La Rayuela
Lola Quero
Rectores
Confabulario
La muerte de Ibáñez, tratada por nuestros compañeros con la melancolía oportuna, nos trae a la memoria el mundo breve del kiosko, donde la obra de Ibáñez, y la de tantos otros, tomó cuerpo mortal, para difundir la buena nueva del colorín y el humor, de la aventura y el misterio, entre la infancia más o menos ilustrada. Naturalmente, uno no quisiera ponerse lírico y evocativo con estas temperaturas; pero sí es cierto que es difícil concebir, a la vista de los actuales kioskos, la espléndida frondosidad que aguardaba al esperanzado cliente, cuando se acercaba a preguntar por el último tebeo de Mortadelo o de Spiderman, o ya más talluditos, los nuevos números de Muy interesante, El Jueves, Conocer, Mundo científico, Revista de Occidente, o cualquiera de los clásicos que se editaban, decorosamente y a buen precio, cada semana. Y como es lógico, los periódicos: fragantes, ordenados, irresistibles.

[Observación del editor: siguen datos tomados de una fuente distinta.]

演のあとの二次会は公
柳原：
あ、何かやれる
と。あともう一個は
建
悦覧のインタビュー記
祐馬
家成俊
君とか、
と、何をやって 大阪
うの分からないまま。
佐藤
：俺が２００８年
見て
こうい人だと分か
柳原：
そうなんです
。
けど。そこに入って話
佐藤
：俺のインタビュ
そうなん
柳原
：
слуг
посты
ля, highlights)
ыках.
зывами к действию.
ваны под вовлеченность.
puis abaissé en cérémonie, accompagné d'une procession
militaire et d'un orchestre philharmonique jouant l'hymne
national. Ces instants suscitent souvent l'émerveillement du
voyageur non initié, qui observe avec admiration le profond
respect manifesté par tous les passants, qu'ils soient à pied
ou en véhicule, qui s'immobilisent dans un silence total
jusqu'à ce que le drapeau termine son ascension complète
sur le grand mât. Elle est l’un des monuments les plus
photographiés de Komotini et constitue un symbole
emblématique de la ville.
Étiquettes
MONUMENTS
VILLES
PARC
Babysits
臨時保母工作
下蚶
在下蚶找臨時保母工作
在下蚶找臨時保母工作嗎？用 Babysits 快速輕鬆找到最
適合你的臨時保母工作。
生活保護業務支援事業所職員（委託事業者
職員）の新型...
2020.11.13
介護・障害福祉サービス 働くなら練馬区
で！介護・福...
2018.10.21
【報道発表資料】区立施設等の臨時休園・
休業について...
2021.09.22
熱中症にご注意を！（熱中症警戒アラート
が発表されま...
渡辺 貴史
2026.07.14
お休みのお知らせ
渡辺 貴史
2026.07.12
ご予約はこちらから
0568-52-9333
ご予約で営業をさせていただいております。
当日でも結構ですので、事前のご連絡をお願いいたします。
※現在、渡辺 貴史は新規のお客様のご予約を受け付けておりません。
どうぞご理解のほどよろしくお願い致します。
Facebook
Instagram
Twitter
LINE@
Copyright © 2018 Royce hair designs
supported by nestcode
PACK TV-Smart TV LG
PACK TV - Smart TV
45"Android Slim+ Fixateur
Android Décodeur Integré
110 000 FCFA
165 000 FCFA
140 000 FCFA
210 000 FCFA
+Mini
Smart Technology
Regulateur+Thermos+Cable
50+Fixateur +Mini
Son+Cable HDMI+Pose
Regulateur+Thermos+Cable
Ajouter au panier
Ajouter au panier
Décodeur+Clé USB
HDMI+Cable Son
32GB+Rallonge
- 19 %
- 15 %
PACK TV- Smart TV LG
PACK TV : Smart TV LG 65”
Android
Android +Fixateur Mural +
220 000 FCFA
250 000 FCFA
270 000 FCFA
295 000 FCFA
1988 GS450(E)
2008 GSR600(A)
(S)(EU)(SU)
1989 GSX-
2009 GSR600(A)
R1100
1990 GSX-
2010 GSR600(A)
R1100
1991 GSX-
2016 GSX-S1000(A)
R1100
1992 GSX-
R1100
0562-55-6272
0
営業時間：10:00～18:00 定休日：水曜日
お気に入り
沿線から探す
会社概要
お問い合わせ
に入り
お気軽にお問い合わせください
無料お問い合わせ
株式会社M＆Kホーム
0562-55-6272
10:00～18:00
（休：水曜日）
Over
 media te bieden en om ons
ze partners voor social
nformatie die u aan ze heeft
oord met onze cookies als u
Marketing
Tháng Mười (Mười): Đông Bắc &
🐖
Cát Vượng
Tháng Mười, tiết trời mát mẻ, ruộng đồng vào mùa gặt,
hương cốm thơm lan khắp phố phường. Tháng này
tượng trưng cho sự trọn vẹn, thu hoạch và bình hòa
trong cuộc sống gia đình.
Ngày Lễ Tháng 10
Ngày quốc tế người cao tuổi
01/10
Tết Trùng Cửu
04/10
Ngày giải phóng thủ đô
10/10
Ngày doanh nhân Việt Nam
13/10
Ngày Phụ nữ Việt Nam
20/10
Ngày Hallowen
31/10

Todo esto aún lo encontramos en algún kiosko, pero ya como residuo de otra hora más alta, que fue la hora del papel prensa y de las grandes ediciones populares, donde muchos empezamos a leer, desde Cela y Sartre a Bertrand Russell y Einstein. Si existe una imagen concreta, valedera, expresiva de la cultura popular, es aquel acceso masivo a la excelencia cultural, por obra de las economías de escala. Ese mundo modesto, entre innumerables estrecheces y un escueto sueño de confort, es el que encontraremos en Ibáñez. El sueño, siempre aplazado, de la prosperidad; pero también, y con igual intensidad, la voluntad de sobreponerse y resistir, en espera de tiempos más clementes. El hecho de que Ibáñez, Escobar y Vázquez (por ceñirnos a cierta idea de costumbrismo), concibieran la realidad como una realidad adversa, cauterizada por el humor, distorsionada por la caricatura, humanizada por la inocencia a trompicones de sus protagonistas, es un extraordinario resumen, tanto de la sociedad retratada, como de un mundo en trance de modificación, gracias a estas vías, en apariencia inocuas. En tal sentido, Pepe Gotera y Otilio eran, a un tiempo, la caricatura y el tipo humano que las leía, riéndose de sus propias hazañas. Sin duda, en esa risa hubo mucho de melancolía; pero también, y en el mismo hecho de leerlo, un algo de refutación o de conjura.
Viendo reír a un hombre que leía, sentado en las gradas del viejo alcázar, Felipe IV dijo de él que “o era un loco o estaba leyendo El Quijote”. Muchos de los locos de hoy, antes hemos reído cuerdamente, durante horas inolvidables, con los personajes de Ibáñez.